Written task — Identify every line below that contains the string "DBMS", and copy each such line in full. The match is case-sensitive.

-=-=-

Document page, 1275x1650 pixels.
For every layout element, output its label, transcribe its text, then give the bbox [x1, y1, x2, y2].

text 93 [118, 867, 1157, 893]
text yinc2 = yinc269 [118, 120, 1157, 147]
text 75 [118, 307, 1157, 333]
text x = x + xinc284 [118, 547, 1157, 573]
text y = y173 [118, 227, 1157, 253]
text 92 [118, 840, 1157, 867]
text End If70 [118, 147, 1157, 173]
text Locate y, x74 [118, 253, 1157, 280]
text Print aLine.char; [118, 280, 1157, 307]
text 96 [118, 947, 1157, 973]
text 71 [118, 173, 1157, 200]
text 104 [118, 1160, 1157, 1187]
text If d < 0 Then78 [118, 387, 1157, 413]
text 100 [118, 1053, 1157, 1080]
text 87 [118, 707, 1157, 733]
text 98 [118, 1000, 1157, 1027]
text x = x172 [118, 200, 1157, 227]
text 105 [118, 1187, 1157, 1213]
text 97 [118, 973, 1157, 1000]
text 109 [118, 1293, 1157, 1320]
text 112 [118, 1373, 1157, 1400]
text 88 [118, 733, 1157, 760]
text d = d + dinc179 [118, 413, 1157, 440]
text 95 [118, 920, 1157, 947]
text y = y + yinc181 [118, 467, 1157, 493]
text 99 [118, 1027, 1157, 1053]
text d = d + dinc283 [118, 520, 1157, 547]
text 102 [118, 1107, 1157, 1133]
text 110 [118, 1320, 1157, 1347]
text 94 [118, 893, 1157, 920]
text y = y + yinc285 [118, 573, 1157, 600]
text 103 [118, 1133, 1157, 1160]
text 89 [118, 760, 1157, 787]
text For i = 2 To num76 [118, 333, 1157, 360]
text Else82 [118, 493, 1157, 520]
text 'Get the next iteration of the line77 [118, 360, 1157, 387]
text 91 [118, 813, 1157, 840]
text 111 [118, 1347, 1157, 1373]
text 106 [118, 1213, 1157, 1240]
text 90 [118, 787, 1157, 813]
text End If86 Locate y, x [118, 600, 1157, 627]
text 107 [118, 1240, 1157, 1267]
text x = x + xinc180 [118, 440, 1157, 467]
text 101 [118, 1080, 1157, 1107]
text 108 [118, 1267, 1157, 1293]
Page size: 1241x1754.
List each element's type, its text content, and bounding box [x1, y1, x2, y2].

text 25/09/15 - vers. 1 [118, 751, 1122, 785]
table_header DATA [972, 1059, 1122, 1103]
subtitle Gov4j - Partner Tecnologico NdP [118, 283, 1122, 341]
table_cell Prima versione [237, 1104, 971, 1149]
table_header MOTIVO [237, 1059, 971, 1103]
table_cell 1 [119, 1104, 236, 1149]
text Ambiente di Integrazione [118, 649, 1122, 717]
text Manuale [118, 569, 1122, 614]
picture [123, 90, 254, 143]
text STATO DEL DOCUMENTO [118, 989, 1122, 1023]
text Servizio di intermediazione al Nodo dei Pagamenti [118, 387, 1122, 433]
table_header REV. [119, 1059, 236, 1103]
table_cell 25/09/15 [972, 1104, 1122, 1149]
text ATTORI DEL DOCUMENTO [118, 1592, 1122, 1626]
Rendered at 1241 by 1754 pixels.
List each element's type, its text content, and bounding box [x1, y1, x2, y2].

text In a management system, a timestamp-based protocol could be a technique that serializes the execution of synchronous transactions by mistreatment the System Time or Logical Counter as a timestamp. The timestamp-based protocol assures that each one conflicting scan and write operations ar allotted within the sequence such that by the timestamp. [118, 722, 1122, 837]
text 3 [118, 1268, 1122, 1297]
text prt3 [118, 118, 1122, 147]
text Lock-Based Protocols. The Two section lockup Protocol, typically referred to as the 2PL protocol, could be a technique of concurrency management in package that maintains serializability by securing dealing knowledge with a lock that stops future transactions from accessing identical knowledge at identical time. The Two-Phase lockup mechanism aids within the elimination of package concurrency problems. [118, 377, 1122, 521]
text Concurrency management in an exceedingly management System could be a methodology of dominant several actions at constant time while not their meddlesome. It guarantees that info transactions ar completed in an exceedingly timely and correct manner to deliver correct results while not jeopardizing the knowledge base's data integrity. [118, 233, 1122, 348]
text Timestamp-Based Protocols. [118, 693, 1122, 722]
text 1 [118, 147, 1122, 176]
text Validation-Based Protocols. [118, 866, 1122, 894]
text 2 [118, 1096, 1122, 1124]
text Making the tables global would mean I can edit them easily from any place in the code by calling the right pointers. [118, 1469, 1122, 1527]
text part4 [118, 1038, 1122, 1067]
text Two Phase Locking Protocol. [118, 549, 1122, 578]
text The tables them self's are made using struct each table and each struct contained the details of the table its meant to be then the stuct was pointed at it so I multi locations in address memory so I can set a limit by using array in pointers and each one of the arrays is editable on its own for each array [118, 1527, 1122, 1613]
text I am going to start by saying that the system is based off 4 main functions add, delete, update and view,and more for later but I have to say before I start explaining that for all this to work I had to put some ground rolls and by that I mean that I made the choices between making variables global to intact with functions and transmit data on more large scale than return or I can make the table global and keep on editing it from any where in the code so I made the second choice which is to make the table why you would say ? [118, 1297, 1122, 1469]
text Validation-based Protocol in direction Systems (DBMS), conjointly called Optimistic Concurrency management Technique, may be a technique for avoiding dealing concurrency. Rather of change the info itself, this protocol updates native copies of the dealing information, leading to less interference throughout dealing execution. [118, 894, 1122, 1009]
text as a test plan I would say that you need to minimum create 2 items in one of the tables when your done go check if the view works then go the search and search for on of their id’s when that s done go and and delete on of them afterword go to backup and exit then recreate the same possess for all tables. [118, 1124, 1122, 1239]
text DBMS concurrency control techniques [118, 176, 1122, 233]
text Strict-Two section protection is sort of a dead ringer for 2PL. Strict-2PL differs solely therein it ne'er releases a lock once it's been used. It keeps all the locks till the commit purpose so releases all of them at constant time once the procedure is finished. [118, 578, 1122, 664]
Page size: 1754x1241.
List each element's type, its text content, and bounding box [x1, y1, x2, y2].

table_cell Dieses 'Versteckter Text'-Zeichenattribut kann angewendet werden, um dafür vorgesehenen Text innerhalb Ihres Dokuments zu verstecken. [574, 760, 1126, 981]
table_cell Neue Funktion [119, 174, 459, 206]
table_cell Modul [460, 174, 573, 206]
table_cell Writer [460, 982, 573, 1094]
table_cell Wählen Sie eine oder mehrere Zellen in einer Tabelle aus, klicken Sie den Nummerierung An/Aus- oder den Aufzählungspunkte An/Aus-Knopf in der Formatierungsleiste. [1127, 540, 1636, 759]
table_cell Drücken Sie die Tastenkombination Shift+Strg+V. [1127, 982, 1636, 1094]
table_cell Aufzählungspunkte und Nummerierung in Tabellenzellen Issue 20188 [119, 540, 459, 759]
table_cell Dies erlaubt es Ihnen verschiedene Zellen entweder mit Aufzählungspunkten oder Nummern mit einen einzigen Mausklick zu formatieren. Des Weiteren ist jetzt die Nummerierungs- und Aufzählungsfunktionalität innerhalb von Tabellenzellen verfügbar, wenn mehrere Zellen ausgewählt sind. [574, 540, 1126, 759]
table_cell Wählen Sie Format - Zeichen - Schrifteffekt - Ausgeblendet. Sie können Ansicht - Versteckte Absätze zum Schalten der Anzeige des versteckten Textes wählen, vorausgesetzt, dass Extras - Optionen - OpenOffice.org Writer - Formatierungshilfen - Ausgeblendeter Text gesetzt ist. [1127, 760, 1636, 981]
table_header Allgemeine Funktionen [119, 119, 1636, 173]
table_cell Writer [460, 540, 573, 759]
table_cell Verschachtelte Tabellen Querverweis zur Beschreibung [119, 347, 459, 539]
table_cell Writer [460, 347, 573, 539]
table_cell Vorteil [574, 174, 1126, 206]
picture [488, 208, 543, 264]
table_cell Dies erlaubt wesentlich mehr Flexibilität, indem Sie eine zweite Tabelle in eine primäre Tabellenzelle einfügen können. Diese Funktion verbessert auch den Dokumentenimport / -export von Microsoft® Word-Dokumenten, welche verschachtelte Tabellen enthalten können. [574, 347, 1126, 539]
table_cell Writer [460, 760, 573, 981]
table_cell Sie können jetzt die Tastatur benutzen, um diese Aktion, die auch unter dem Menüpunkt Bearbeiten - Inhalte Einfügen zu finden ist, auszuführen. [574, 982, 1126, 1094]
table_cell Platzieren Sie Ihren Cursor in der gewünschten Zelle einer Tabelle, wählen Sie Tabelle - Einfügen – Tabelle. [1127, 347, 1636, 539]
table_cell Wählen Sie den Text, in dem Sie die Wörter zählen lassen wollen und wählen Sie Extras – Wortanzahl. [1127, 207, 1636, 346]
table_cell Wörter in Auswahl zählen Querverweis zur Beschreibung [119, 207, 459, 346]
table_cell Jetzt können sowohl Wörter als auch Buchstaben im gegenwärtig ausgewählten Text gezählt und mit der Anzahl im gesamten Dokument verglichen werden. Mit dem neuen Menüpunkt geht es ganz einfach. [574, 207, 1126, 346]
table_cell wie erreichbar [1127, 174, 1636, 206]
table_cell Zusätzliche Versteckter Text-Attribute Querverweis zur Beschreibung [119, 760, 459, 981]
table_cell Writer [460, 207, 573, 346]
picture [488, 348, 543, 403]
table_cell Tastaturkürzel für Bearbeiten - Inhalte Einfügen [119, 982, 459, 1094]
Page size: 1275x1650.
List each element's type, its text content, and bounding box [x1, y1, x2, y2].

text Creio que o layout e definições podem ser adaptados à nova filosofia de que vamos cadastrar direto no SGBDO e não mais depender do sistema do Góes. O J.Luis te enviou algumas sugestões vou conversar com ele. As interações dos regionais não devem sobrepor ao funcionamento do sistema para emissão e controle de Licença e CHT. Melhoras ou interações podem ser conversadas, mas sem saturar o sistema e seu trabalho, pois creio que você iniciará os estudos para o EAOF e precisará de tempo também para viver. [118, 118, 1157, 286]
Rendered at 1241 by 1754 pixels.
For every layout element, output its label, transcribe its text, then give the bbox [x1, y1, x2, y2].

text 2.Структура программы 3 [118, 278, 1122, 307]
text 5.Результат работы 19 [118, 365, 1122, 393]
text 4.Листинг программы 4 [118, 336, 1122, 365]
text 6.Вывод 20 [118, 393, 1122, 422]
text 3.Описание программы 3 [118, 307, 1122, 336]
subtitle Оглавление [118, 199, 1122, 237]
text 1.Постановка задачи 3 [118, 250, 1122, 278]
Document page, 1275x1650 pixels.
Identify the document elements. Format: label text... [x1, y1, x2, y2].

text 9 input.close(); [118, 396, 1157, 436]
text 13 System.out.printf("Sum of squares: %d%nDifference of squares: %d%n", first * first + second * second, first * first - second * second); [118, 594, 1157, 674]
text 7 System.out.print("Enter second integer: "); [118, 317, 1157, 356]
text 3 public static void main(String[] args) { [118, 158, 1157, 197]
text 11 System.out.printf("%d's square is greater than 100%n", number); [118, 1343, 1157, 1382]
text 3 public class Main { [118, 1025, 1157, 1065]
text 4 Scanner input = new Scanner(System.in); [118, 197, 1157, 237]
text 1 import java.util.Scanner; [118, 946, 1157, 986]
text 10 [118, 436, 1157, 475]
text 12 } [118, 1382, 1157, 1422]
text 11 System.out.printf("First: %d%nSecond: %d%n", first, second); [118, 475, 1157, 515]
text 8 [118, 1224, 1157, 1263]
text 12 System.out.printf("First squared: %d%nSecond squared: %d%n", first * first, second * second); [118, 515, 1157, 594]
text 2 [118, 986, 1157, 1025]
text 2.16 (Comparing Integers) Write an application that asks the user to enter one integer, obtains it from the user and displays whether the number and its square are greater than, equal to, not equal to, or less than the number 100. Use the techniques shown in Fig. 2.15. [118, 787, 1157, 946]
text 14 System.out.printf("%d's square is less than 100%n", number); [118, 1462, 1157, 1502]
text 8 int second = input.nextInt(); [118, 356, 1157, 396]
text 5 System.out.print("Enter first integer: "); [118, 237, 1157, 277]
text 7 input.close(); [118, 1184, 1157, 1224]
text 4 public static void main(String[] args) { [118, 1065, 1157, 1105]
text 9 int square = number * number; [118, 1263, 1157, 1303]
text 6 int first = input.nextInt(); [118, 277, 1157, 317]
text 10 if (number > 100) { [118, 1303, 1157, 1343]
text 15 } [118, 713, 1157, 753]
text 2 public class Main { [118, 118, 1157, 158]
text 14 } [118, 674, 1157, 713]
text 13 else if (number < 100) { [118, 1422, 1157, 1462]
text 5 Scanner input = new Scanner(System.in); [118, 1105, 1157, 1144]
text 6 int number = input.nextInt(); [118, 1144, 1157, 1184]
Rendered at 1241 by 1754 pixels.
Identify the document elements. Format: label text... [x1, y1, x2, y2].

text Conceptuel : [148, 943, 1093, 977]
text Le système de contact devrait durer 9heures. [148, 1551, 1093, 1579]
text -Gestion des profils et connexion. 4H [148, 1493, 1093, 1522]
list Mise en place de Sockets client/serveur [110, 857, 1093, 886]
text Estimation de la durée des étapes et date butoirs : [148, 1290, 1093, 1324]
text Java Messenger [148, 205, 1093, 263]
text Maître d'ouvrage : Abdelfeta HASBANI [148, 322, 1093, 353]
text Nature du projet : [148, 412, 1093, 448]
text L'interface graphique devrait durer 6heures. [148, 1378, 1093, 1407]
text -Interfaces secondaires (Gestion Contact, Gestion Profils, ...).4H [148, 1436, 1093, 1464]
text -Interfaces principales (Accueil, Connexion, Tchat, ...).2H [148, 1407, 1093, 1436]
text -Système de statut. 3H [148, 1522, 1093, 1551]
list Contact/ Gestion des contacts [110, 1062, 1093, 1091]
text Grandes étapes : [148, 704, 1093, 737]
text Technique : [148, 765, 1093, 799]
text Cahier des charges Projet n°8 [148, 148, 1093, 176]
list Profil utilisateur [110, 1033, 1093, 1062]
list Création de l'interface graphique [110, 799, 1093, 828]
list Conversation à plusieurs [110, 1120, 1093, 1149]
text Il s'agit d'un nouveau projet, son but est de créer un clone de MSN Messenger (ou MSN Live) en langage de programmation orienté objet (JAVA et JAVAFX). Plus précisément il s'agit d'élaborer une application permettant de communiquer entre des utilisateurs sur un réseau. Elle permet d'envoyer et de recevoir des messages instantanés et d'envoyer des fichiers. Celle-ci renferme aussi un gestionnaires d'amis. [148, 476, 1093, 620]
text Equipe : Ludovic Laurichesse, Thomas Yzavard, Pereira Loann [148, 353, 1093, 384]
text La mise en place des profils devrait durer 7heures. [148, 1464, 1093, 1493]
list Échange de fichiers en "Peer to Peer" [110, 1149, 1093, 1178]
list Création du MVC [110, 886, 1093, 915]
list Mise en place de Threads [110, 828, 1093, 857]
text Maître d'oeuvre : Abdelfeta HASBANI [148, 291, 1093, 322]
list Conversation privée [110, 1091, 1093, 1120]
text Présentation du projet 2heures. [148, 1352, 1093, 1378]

-=-=-

Solution for this task —
text Validation-based Protocol in direction Systems (DBMS), conjointly called Optimistic Concurrency management Technique, may be a technique for avoiding dealing concurrency. Rather of change the info itself, this protocol updates native copies of the dealing information, leading to less interference throughout dealing execution. [118, 894, 1122, 1009]
text DBMS concurrency control techniques [118, 176, 1122, 233]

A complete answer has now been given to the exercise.